● **Action item**
Nothing is to be output except the lines from the one containing "L(P,f,\beta_1) \leq (f(0)" through the end of the material, each reproduced exactly.

● **Exercise input**
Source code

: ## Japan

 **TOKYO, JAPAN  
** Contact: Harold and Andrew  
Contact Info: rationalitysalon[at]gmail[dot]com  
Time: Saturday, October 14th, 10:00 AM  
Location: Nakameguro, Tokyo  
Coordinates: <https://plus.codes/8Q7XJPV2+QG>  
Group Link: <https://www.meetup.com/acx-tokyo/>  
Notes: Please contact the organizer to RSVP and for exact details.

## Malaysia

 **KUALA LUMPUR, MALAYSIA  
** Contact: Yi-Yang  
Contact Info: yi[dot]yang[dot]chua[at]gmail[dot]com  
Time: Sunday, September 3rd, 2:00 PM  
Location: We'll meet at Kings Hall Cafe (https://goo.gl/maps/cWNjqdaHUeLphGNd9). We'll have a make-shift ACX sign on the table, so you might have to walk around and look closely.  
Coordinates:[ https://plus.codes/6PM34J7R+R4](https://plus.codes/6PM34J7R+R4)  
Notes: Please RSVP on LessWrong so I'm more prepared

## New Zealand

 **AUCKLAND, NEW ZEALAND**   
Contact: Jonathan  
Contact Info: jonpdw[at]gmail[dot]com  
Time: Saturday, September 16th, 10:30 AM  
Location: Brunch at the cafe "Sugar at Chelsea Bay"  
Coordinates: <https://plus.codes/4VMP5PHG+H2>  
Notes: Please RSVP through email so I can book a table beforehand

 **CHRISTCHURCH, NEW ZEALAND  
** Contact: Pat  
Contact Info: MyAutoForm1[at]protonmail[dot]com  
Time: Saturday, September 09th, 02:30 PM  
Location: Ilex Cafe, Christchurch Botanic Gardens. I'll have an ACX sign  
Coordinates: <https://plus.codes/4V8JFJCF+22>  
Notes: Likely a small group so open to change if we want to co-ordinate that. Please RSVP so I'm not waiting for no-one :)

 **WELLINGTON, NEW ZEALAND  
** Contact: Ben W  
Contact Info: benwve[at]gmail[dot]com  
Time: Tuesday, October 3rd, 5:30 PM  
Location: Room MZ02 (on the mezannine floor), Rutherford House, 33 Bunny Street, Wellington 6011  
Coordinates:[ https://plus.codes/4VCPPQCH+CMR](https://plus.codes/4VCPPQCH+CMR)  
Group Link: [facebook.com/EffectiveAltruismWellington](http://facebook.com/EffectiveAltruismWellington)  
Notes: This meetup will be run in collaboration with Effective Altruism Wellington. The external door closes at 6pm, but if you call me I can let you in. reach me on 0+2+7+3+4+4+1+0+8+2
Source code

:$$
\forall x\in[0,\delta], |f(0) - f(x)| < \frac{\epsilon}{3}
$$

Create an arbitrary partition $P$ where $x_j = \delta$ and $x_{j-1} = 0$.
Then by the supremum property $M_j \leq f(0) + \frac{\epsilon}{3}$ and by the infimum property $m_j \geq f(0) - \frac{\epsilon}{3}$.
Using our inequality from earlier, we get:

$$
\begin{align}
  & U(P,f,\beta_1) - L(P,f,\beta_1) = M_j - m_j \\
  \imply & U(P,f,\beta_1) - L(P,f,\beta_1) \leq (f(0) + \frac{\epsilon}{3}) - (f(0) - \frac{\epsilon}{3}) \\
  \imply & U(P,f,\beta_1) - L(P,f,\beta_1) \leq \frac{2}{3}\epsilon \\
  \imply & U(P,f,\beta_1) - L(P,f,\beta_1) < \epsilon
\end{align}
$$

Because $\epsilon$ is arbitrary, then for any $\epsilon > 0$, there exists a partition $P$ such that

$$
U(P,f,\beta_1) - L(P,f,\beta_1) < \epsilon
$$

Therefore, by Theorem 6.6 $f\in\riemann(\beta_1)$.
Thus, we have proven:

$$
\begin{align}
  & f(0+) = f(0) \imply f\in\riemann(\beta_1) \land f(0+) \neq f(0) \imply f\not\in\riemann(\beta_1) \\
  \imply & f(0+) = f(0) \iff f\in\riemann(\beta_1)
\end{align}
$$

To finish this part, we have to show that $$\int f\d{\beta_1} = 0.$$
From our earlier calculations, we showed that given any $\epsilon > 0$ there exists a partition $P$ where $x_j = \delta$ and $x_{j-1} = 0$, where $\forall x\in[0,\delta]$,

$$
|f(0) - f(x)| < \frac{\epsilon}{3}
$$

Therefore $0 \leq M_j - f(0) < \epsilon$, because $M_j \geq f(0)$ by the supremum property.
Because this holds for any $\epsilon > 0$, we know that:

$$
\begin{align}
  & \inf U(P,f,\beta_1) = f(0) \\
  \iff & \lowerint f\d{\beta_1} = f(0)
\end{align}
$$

● **Result of this exercise**
  \imply & U(P,f,\beta_1) - L(P,f,\beta_1) \leq (f(0) + \frac{\epsilon}{3}) - (f(0) - \frac{\epsilon}{3}) \\
  \imply & U(P,f,\beta_1) - L(P,f,\beta_1) \leq \frac{2}{3}\epsilon \\
  \imply & U(P,f,\beta_1) - L(P,f,\beta_1) < \epsilon
\end{align}
$$

Because $\epsilon$ is arbitrary, then for any $\epsilon > 0$, there exists a partition $P$ such that

$$
U(P,f,\beta_1) - L(P,f,\beta_1) < \epsilon
$$

Therefore, by Theorem 6.6 $f\in\riemann(\beta_1)$.
Thus, we have proven:

$$
\begin{align}
  & f(0+) = f(0) \imply f\in\riemann(\beta_1) \land f(0+) \neq f(0) \imply f\not\in\riemann(\beta_1) \\
  \imply & f(0+) = f(0) \iff f\in\riemann(\beta_1)
\end{align}
$$

To finish this part, we have to show that $$\int f\d{\beta_1} = 0.$$
From our earlier calculations, we showed that given any $\epsilon > 0$ there exists a partition $P$ where $x_j = \delta$ and $x_{j-1} = 0$, where $\forall x\in[0,\delta]$,

$$
|f(0) - f(x)| < \frac{\epsilon}{3}
$$

Therefore $0 \leq M_j - f(0) < \epsilon$, because $M_j \geq f(0)$ by the supremum property.
Because this holds for any $\epsilon > 0$, we know that:

$$
\begin{align}
  & \inf U(P,f,\beta_1) = f(0) \\
  \iff & \lowerint f\d{\beta_1} = f(0)
\end{align}
$$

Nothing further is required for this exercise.